Dawn of the transformer era in speech emotion recognition: closing the valence gap

Johannes Wagner,Andreas Triantafyllopoulos,Hagen Wierstorf,Maximilian Schmitt,Felix Burkhardt,Florian Eyben,Björn W. Schuller
DOI: https://doi.org/10.1109/TPAMI.2023.3263585
2023-09-08
Abstract:Recent advances in transformer-based architectures which are pre-trained in self-supervised manner have shown great promise in several machine learning tasks. In the audio domain, such architectures have also been successfully utilised in the field of speech emotion recognition (SER). However, existing works have not evaluated the influence of model size and pre-training data on downstream performance, and have shown limited attention to generalisation, robustness, fairness, and efficiency. The present contribution conducts a thorough analysis of these aspects on several pre-trained variants of wav2vec 2.0 and HuBERT that we fine-tuned on the dimensions arousal, dominance, and valence of MSP-Podcast, while additionally using IEMOCAP and MOSI to test cross-corpus generalisation. To the best of our knowledge, we obtain the top performance for valence prediction without use of explicit linguistic information, with a concordance correlation coefficient (CCC) of .638 on MSP-Podcast. Furthermore, our investigations reveal that transformer-based architectures are more robust to small perturbations compared to a CNN-based baseline and fair with respect to biological sex groups, but not towards individual speakers. Finally, we are the first to show that their extraordinary success on valence is based on implicit linguistic information learnt during fine-tuning of the transformer layers, which explains why they perform on-par with recent multimodal approaches that explicitly utilise textual information. Our findings collectively paint the following picture: transformer-based architectures constitute the new state-of-the-art in SER, but further advances are needed to mitigate remaining robustness and individual speaker issues. To make our findings reproducible, we release the best performing model to the community.
Audio and Speech Processing,Machine Learning,Sound
What problem does this paper attempt to address?

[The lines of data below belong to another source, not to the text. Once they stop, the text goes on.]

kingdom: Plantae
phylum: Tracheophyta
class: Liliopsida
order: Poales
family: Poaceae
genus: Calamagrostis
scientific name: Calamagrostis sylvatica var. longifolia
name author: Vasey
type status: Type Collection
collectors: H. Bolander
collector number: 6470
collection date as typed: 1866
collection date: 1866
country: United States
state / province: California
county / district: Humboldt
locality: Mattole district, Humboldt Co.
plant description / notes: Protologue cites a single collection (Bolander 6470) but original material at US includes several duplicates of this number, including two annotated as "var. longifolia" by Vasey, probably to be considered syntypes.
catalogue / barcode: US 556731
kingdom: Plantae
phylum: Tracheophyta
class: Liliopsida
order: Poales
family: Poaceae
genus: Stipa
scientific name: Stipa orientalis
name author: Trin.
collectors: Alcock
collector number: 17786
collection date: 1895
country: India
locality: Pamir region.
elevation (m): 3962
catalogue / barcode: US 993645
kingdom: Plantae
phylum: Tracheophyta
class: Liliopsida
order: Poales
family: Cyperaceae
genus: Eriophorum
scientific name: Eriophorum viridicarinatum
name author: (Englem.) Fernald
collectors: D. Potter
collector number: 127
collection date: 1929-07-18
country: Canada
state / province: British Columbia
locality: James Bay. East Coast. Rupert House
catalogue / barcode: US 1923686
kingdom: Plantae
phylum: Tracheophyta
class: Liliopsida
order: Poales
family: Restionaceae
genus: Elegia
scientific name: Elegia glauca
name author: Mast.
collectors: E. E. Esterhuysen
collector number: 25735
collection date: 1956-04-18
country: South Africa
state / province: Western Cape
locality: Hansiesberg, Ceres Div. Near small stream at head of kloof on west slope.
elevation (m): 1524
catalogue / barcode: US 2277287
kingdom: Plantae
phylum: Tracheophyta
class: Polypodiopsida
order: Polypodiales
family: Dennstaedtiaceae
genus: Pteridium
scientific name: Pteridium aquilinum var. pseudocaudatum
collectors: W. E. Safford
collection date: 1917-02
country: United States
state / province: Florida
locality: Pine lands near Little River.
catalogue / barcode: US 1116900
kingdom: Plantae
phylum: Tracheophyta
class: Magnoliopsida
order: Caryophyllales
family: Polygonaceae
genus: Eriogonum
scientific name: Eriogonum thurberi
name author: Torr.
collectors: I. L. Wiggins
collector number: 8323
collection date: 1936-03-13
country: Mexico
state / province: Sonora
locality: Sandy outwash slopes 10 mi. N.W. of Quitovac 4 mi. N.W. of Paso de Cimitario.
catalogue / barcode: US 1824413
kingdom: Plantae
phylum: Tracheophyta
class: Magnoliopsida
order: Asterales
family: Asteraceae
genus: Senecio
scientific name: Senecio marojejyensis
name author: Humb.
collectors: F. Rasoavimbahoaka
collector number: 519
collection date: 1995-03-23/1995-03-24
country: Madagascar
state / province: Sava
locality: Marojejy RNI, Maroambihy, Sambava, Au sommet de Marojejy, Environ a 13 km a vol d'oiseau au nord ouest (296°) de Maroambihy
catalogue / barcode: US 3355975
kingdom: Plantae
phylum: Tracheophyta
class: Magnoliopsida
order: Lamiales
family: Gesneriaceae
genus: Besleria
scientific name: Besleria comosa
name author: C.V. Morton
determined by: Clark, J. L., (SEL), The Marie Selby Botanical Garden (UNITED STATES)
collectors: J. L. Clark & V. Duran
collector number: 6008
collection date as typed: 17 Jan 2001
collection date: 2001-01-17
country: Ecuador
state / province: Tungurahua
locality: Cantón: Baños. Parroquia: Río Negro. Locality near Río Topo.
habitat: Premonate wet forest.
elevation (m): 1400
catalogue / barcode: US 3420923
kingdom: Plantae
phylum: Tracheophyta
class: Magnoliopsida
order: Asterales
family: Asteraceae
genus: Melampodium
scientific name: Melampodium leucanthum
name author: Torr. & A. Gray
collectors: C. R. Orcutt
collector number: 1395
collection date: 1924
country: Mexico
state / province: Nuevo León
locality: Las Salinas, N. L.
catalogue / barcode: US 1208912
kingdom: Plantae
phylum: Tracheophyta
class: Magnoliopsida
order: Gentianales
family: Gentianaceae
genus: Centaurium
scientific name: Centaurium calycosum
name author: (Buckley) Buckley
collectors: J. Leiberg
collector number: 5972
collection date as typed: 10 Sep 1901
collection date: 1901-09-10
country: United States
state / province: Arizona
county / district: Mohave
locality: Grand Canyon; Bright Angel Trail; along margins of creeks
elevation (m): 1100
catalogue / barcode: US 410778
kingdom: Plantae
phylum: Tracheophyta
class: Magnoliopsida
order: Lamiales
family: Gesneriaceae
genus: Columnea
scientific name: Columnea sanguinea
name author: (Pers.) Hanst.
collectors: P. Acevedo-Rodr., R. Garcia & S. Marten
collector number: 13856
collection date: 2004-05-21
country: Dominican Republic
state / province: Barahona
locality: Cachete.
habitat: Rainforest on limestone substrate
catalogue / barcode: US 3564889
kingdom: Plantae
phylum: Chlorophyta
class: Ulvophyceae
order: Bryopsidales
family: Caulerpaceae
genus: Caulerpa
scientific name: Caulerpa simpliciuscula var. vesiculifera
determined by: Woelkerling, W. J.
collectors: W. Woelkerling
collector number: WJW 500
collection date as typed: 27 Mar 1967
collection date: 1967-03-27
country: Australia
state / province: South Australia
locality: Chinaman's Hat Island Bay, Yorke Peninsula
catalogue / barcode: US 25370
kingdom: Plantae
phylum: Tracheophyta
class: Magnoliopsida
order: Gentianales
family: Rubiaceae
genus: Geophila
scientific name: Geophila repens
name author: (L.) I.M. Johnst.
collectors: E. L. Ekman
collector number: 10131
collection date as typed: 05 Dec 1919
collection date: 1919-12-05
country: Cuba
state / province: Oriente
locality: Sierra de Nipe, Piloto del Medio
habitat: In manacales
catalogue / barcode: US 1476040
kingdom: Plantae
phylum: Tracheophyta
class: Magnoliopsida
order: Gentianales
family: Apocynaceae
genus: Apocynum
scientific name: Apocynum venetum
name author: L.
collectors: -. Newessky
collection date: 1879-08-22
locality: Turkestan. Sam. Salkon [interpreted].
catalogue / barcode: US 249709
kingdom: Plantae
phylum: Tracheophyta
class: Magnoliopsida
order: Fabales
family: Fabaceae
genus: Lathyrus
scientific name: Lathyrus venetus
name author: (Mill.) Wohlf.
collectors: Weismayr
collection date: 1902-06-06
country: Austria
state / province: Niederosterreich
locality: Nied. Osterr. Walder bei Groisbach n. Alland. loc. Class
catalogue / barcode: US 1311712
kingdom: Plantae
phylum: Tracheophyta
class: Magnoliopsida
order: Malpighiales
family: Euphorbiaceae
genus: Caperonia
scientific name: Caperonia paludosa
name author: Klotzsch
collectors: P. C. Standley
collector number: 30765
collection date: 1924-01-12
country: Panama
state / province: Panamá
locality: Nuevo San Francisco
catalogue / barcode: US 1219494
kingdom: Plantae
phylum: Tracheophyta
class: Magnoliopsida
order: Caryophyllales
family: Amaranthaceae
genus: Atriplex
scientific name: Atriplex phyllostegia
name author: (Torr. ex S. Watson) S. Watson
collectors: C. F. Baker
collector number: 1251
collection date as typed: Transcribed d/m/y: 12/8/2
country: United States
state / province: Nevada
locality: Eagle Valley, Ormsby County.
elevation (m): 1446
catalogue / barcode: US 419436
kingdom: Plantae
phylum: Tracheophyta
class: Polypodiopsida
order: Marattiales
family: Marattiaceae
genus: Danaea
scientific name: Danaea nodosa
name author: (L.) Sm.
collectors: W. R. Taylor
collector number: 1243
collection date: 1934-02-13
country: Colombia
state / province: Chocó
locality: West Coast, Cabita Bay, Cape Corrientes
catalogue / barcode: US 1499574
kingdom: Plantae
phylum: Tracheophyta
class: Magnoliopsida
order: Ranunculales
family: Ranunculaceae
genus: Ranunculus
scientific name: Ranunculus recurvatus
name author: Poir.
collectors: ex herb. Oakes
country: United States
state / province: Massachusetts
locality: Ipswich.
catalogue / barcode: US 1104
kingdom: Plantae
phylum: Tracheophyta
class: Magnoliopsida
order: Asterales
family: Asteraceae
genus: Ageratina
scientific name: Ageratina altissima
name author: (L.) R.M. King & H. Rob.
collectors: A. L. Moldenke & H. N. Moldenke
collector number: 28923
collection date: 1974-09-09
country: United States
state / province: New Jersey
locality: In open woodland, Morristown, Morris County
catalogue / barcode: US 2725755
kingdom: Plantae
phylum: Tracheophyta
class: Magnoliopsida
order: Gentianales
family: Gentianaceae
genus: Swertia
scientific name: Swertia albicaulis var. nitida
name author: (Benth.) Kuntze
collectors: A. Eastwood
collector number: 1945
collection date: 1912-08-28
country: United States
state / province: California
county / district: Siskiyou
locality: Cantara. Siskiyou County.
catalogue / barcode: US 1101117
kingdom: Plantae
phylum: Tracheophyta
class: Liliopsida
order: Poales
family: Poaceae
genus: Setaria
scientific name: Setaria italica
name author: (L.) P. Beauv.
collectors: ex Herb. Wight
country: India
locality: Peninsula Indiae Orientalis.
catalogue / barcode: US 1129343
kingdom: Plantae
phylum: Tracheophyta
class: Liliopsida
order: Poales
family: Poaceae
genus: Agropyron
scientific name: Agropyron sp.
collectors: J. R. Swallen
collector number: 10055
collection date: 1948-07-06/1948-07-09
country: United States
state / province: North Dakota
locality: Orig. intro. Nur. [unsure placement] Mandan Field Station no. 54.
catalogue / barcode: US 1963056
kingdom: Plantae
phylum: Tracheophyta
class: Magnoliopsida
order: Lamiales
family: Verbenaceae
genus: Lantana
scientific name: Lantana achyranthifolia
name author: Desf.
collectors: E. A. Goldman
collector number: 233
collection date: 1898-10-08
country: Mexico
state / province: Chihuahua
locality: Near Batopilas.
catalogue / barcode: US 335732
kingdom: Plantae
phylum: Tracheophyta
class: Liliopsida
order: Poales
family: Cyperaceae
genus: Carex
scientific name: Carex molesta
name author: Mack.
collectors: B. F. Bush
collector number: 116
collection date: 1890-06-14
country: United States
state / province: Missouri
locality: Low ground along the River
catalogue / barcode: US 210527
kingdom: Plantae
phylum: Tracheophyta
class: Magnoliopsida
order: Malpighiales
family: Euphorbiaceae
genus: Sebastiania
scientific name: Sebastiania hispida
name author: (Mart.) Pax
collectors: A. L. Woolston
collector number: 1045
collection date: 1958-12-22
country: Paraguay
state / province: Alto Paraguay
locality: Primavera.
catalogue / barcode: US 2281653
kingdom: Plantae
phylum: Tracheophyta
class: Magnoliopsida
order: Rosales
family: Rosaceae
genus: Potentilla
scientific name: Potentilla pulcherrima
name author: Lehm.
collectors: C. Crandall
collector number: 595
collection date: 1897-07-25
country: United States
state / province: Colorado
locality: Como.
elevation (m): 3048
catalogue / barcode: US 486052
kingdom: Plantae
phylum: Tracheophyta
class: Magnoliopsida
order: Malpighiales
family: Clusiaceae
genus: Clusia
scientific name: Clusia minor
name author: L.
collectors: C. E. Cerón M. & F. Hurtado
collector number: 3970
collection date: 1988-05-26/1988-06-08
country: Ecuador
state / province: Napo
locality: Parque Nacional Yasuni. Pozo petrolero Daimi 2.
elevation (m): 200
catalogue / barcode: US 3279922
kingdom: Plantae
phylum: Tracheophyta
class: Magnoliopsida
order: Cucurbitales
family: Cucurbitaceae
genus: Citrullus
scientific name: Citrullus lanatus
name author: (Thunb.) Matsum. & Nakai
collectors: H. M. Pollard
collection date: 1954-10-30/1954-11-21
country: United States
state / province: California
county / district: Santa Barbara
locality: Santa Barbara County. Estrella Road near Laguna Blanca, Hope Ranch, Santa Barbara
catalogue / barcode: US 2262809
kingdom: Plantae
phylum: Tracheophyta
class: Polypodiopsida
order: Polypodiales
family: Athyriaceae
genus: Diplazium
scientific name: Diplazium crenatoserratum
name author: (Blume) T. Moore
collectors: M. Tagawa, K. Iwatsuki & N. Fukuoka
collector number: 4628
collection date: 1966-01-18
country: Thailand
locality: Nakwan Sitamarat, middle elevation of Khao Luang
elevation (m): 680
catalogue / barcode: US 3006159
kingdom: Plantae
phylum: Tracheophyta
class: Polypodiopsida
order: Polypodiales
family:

The paper primarily explores the application of models based on the Transformer architecture in the task of Speech Emotion Recognition (SER), particularly in addressing the challenges in emotion dimension recognition. Specifically, the paper focuses on the following points: 1. **Problem Solving**: The study aims to improve the performance of emotion dimension prediction in speech emotion recognition by utilizing pre-trained Transformer models (such as wav2vec 2.0 and HuBERT), especially addressing the poor performance in the "valence" dimension. Additionally, the paper focuses on enhancing the model's generalization ability, robustness, fairness, and efficiency. 2. **Methods and Experiments**: The authors selected various pre-trained model variants and fine-tuned these models to adapt to specific emotion recognition tasks. They evaluated the models' performance on different datasets, including MSP-Podcast, IEMOCAP, and MOSI. Furthermore, the paper provides a detailed analysis of the models' robustness (e.g., ability to handle adversarial noise and other signal processing operations) and fairness (e.g., recognition performance across different genders). 3. **Results**: The research results show that Transformer-based models can significantly improve the performance of valence prediction, reaching a level comparable to multimodal methods without explicitly utilizing linguistic information. At the same time, these models also exhibit good robustness and a certain degree of fairness, although there may be differences among individual speakers. 4. **Contributions**: The main contribution of the paper is demonstrating how pre-trained Transformer models can enhance emotion recognition performance, particularly addressing the long-standing issue in valence recognition. Additionally, the authors have open-sourced their best-performing models to allow the community to reproduce their research findings. In summary, the paper attempts to address the poor performance in valence dimension prediction in speech emotion recognition using pre-trained Transformer models and provides an in-depth evaluation of these models in multiple aspects.